Portugal continua sem entregar à Comissão Europeia o Plano Social para o Clima (PSC), um documento essencial para aceder ao Fundo Social para o Clima da União Europeia.
O plano deveria ter sido submetido até 30 de Junho de 2025, mas permanece por enviar, apesar de o processo de consulta pública ter decorrido entre Outubro e Novembro do ano passado e de ter recolhido 78 contributos de cidadãos, autarquias, universidades, empresas, organizações da sociedade civil e entidades públicas.
O atraso poderá adiar o acesso de Portugal a cerca de 1,63 mil milhões de euros previstos até 2032 através do Fundo Social para o Clima, criado pela União Europeia para apoiar investimentos em eficiência energética, energias renováveis, sistemas de aquecimento limpos e transportes públicos.

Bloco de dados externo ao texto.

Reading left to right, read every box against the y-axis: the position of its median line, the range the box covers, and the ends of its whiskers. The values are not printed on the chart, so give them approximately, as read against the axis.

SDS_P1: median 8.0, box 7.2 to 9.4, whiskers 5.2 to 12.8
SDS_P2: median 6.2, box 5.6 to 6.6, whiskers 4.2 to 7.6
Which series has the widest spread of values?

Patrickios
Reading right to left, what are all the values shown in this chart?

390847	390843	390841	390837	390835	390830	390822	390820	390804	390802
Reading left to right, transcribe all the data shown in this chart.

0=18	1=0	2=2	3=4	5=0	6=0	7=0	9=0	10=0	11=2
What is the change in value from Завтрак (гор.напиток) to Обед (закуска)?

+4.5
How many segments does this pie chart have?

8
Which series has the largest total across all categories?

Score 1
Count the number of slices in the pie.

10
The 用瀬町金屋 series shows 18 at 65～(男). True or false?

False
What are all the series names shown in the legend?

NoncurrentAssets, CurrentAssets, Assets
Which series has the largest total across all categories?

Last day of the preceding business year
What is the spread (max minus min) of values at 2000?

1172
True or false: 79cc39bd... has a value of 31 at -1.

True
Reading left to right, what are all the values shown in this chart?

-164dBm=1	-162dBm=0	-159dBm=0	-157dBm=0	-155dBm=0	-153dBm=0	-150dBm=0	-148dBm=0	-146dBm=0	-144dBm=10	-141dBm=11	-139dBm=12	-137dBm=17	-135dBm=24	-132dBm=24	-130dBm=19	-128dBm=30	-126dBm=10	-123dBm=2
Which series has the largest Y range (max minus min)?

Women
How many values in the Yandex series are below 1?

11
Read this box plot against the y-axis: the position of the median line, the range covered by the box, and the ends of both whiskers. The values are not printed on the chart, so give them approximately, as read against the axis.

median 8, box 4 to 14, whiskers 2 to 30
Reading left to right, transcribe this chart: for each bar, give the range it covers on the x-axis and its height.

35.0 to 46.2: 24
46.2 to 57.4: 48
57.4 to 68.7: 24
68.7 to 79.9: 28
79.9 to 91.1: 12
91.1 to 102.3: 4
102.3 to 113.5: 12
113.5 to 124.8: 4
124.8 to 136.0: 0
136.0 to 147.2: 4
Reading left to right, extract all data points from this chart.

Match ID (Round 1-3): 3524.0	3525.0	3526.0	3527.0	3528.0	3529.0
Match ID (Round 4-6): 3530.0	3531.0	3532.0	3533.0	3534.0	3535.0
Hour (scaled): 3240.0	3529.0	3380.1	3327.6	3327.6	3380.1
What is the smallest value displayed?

A demora na aprovação do plano surge num contexto em que Portugal continua a enfrentar elevados níveis de pobreza energética. Estima-se que mais de 70% do parque habitacional apresente fraco desempenho energético e que cerca de três milhões de pessoas vivam em situação de pobreza energética, com dificuldades em manter as suas habitações aquecidas no Inverno ou frescas durante o Verão.
Associação ZERO faz pressão
A propósito desta situação, a ZERO – Associação Sistema Terrestre Sustentável entregou esta semana ao Ministério do Ambiente e Energia um relatório que reúne 68 testemunhos recolhidos entre Março e Abril deste ano sobre as condições das habitações portuguesas. Os relatos apontam para dificuldades persistentes no aquecimento e arrefecimento das casas, elevados custos com energia e impactos na saúde e na qualidade de vida das famílias.
Segundo a associação, a operacionalização do Fundo Social para o Clima poderá desempenhar um papel importante no financiamento de obras de reabilitação energética e de medidas destinadas a reduzir os custos energéticos das famílias mais vulneráveis.
A entrega do relatório coincide com o lançamento da campanha europeia “Deixar os combustíveis fósseis para trás, não as pessoas!”, promovida no âmbito do projecto LIFE EFFECT, que reúne organizações da sociedade civil de sete países europeus. A iniciativa defende uma implementação célere das políticas de transição energética e uma utilização das receitas do Comércio Europeu de Licenças de Emissão direccionada para apoiar os grupos mais vulneráveis.
O Fundo Social para o Clima está associado ao novo sistema europeu de comércio de emissões para os edifícios e transportes rodoviários (CELE 2), cuja entrada em vigor está prevista para 2028. As verbas destinam-se a financiar medidas que reduzam a dependência dos combustíveis fósseis, nomeadamente através da melhoria da eficiência energética das habitações, da instalação de equipamentos de aquecimento e arrefecimento mais eficientes e do reforço da mobilidade sustentável.
Enquanto o Plano Social para o Clima não for entregue e aprovado por Bruxelas, Portugal continua sem poder avançar plenamente com a programação destes apoios, encarados como essenciais para responder aos desafios da pobreza energética.